Yes, that’s a poor joke but it must be said that leeches haven’t enjoyed the greatest PR profile in recent years (e.g, What’s the difference between a lawyer and a leech? Answer: A leech stops sucking you dry after you’re dead). But, oh, how things can change in a heartbeat. News this week that Demi Moore uses leeches as her health and beauty cleansers is big news. Second video after the jump.
Demi appeared on US TV to reveal that leech therapy is her new detox. It’s all quite straightforward. First you shave your body and cover it in turps. Then you get your expert at an Austrian spa (oh, we’ve all got one) to apply leeches to your body and off the little critters go to give your blood a deep-clean.
“They have a little enzyme that, when they are biting down in you, it gets released in your blood and generally you bleed for quite a bit – and your health is optimized,” says our comely leading lady. “You watch the leech swell up on your blood, watching it get fatter and fatter – then when it’s super-drunk on your blood it just kind of rolls over like it’s stumbling out of the bar.”
Doesn’t it sound just wonderful?
I’m off to ring Biopharm Leeches near Swansea, the UK’s only leech farm, to see if I can get a piece of the action for myself. Marion Gower, the nice woman who manages it, initially asks me to call back in five minutes because her hands are full of leeches. When I do, she’s happy to tell me about all the good works that leeches do for hospital patients but sadly she’s never heard of leech detox therapy. “I wouldn’t really want to get involved with that; as far as I know it’s not proven,” says Gowern, whose company provides more than 50,000 leeches a year to the NHS and has been operating here since 1984.
“It’s possible that it works (as a cleansing treatment). Leeches are very, very effective in medicine, but, no, I haven’t heard of it.”
Disappointing, but let’s take this opportunity to dwell on a leech’s plus points. Indispensable in 19th-century medicine for bloodletting, a practice believed to cure anything from headaches to gout, leeches fell out of fashion for a time, rather like flared trousers.

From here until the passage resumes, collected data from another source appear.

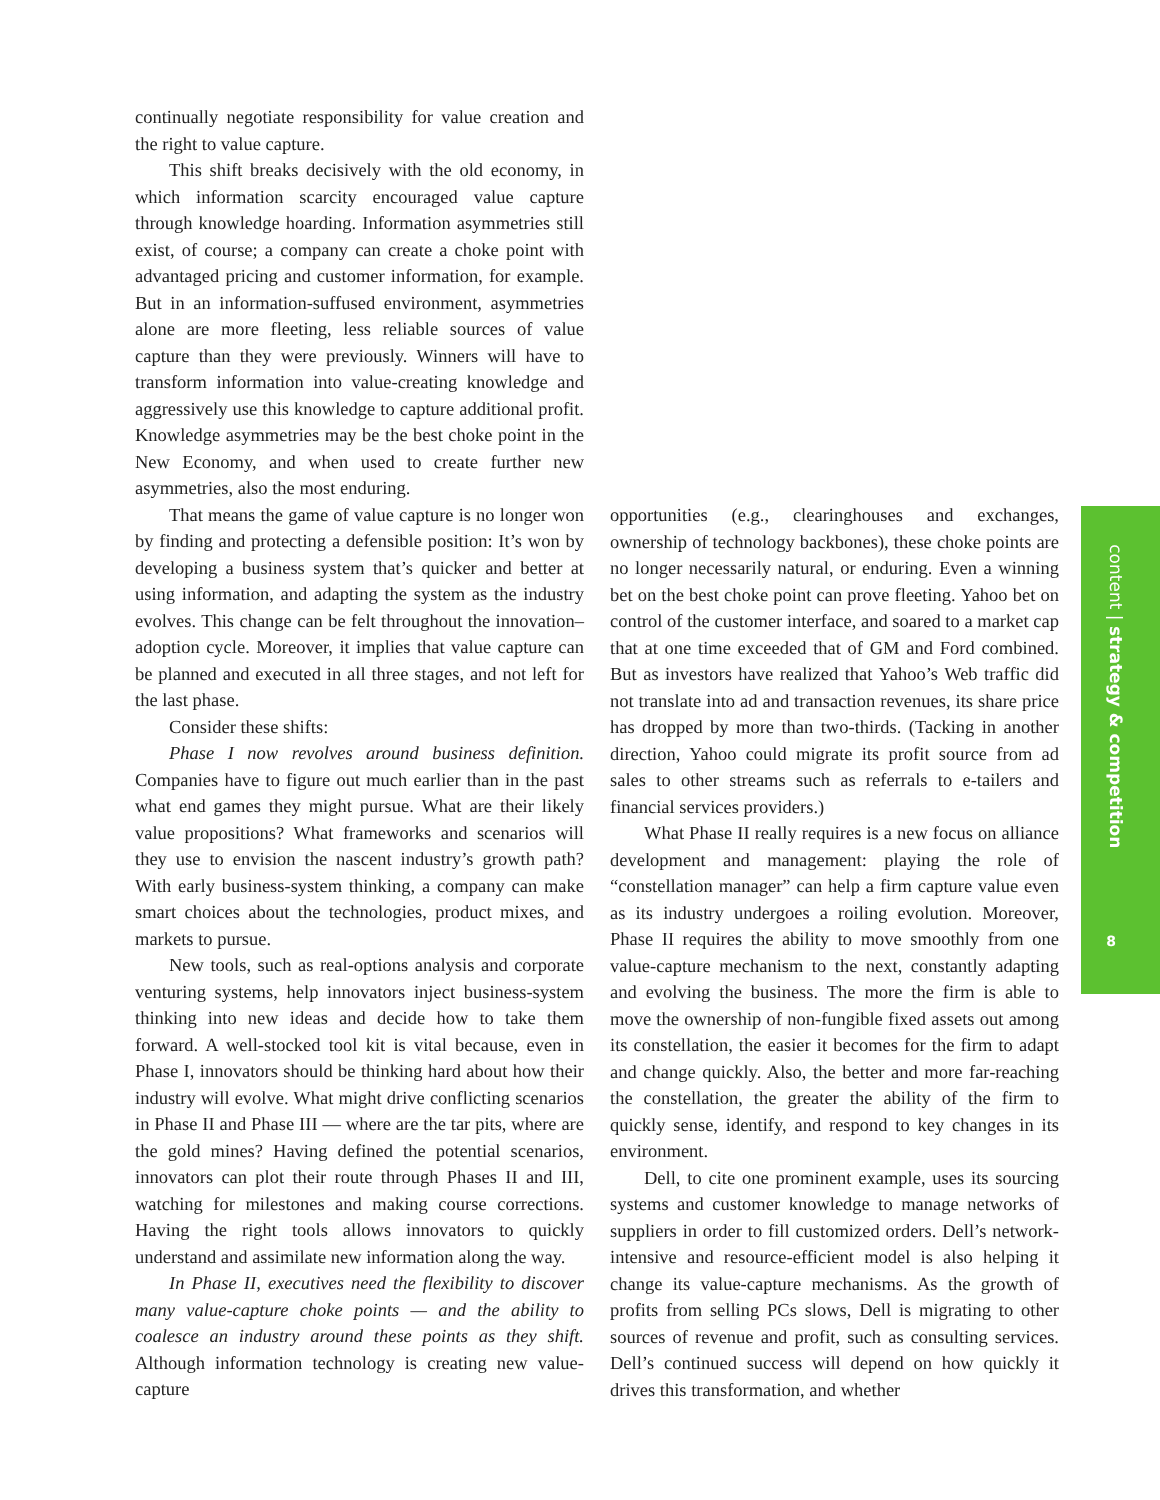continually negotiate responsibility for value creation and the right to value capture.
This shift breaks decisively with the old economy, in which information scarcity encouraged value capture through knowledge hoarding. Information asymmetries still exist, of course; a company can create a choke point with advantaged pricing and customer information, for example. But in an information-suffused environment, asymmetries alone are more fleeting, less reliable sources of value capture than they were previously. Winners will have to transform information into value-creating knowledge and aggressively use this knowledge to capture additional profit. Knowledge asymmetries may be the best choke point in the New Economy, and when used to create further new asymmetries, also the most enduring.
That means the game of value capture is no longer won by finding and protecting a defensible position: It’s won by developing a business system that’s quicker and better at using information, and adapting the system as the industry evolves. This change can be felt throughout the innovation–adoption cycle. Moreover, it implies that value capture can be planned and executed in all three stages, and not left for the last phase.
Consider these shifts:
Phase I now revolves around business definition. Companies have to figure out much earlier than in the past what end games they might pursue. What are their likely value propositions? What frameworks and scenarios will they use to envision the nascent industry’s growth path? With early business-system thinking, a company can make smart choices about the technologies, product mixes, and markets to pursue.
New tools, such as real-options analysis and corporate venturing systems, help innovators inject business-system thinking into new ideas and decide how to take them forward. A well-stocked tool kit is vital because, even in Phase I, innovators should be thinking hard about how their industry will evolve. What might drive conflicting scenarios in Phase II and Phase III — where are the tar pits, where are the gold mines? Having defined the potential scenarios, innovators can plot their route through Phases II and III, watching for milestones and making course corrections. Having the right tools allows innovators to quickly understand and assimilate new information along the way.
In Phase II, executives need the flexibility to discover many value-capture choke points — and the ability to coalesce an industry around these points as they shift. Although information technology is creating new value-capture
opportunities (e.g., clearinghouses and exchanges, ownership of technology backbones), these choke points are no longer necessarily natural, or enduring. Even a winning bet on the best choke point can prove fleeting. Yahoo bet on control of the customer interface, and soared to a market cap that at one time exceeded that of GM and Ford combined. But as investors have realized that Yahoo’s Web traffic did not translate into ad and transaction revenues, its share price has dropped by more than two-thirds. (Tacking in another direction, Yahoo could migrate its profit source from ad sales to other streams such as referrals to e-tailers and financial services providers.)
What Phase II really requires is a new focus on alliance development and management: playing the role of “constellation manager” can help a firm capture value even as its industry undergoes a roiling evolution. Moreover, Phase II requires the ability to move smoothly from one value-capture mechanism to the next, constantly adapting and evolving the business. The more the firm is able to move the ownership of non-fungible fixed assets out among its constellation, the easier it becomes for the firm to adapt and change quickly. Also, the better and more far-reaching the constellation, the greater the ability of the firm to quickly sense, identify, and respond to key changes in its environment.
Dell, to cite one prominent example, uses its sourcing systems and customer knowledge to manage networks of suppliers in order to fill customized orders. Dell’s network-intensive and resource-efficient model is also helping it change its value-capture mechanisms. As the growth of profits from selling PCs slows, Dell is migrating to other sources of revenue and profit, such as consulting services. Dell’s continued success will depend on how quickly it drives this transformation, and whether
content | strategy & competition
8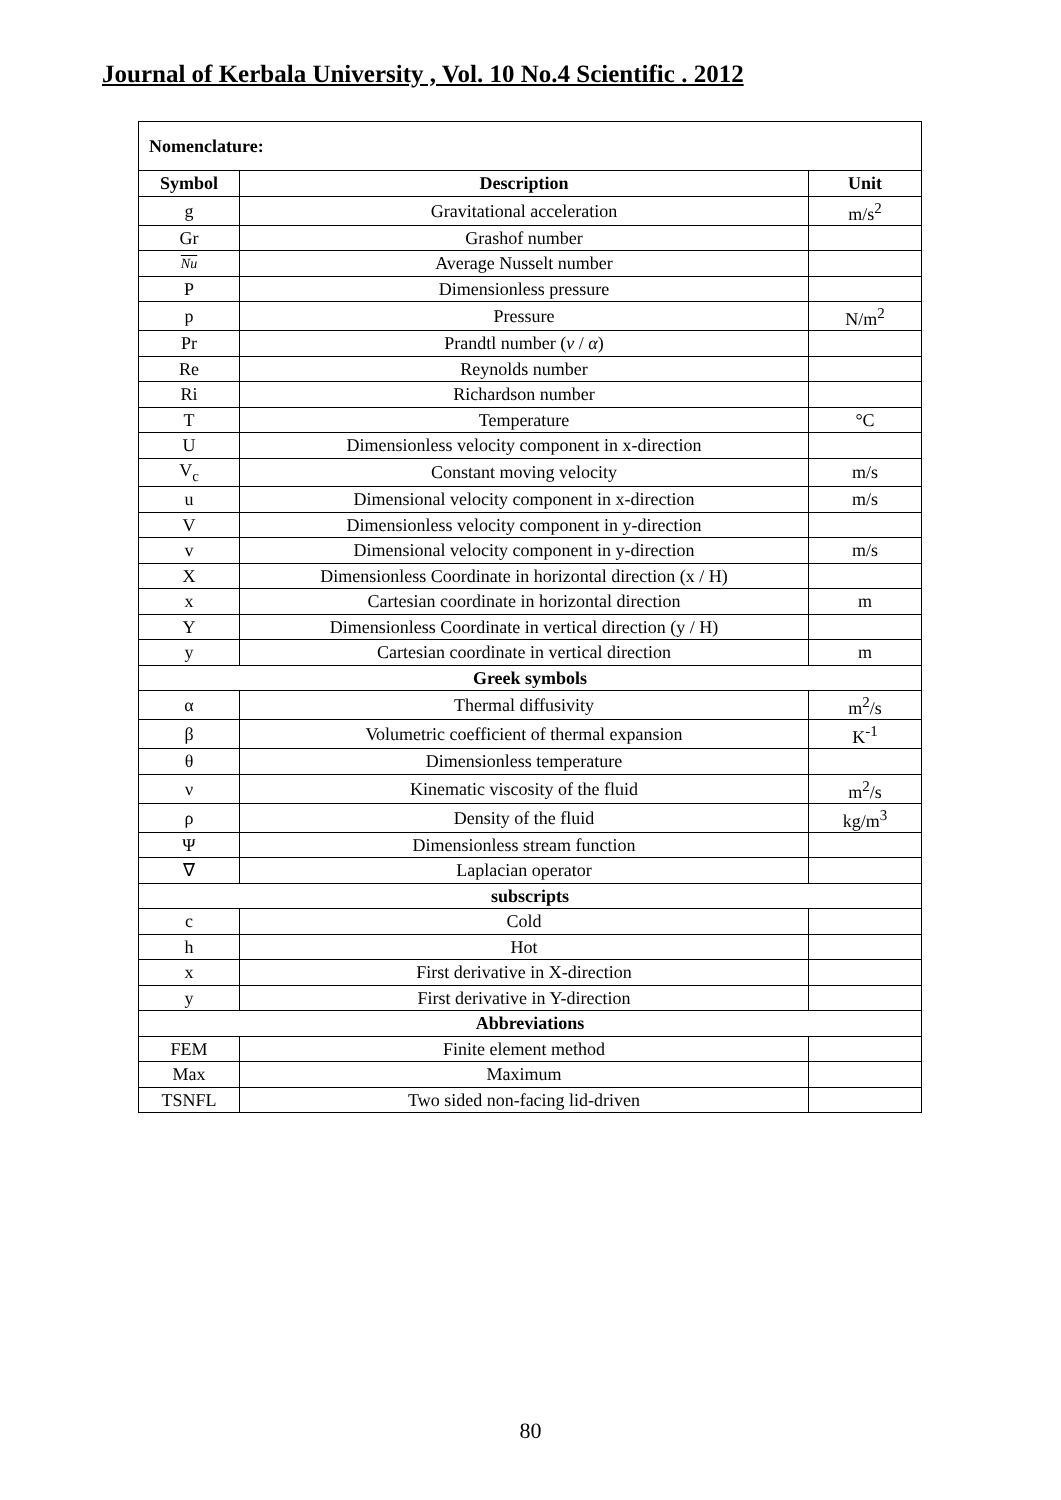Journal of Kerbala University , Vol. 10 No.4 Scientific . 2012
Nomenclature:
| Symbol | Description | Unit |
| --- | --- | --- |
| g | Gravitational acceleration | m/s<sup>2</sup> |
| Gr | Grashof number | |
| Nu | Average Nusselt number | |
| P | Dimensionless pressure | |
| p | Pressure | N/m<sup>2</sup> |
| Pr | Prandtl number ( ν / α ) | |
| Re | Reynolds number | |
| Ri | Richardson number | |
| T | Temperature | °C |
| U | Dimensionless velocity component in x-direction | |
| V<sub>c</sub> | Constant moving velocity | m/s |
| u | Dimensional velocity component in x-direction | m/s |
| V | Dimensionless velocity component in y-direction | |
| v | Dimensional velocity component in y-direction | m/s |
| X | Dimensionless Coordinate in horizontal direction (x / H) | |
| x | Cartesian coordinate in horizontal direction | m |
| Y | Dimensionless Coordinate in vertical direction (y / H) | |
| y | Cartesian coordinate in vertical direction | m |
| Greek symbols | | |
| α | Thermal diffusivity | m<sup>2</sup>/s |
| β | Volumetric coefficient of thermal expansion | K<sup>-1</sup> |
| θ | Dimensionless temperature | |
| ν | Kinematic viscosity of the fluid | m<sup>2</sup>/s |
| ρ | Density of the fluid | kg/m<sup>3</sup> |
| Ψ | Dimensionless stream function | |
| ∇ | Laplacian operator | |
| subscripts | | |
| c | Cold | |
| h | Hot | |
| x | First derivative in X-direction | |
| y | First derivative in Y-direction | |
| Abbreviations | | |
| FEM | Finite element method | |
| Max | Maximum | |
| TSNFL | Two sided non-facing lid-driven | |
80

But now they are making a comeback and are recognized as being especially useful for plastic and reconstructive surgery, since they produce a small bleeding wound that “mimics a venous circulation in an area of compromised tissue” – i.e, an artificial circulation.
Last year, doctors at the Royal London Hospital used leeches to save David Isitt from a leg amputation after a lorry accident. They drew blood away from his damaged skin allowing it to survive long enough for the veins to start working normally again.
Many are repulsed by the small, squiggly invertebrates, but more fool them, we say. They even produce their own anesthetic. What more do you want, really?
Let’s take our lead from Demi who says she’ll be returning to Austria for more leech love, ASAP. Who could claim not to be envious?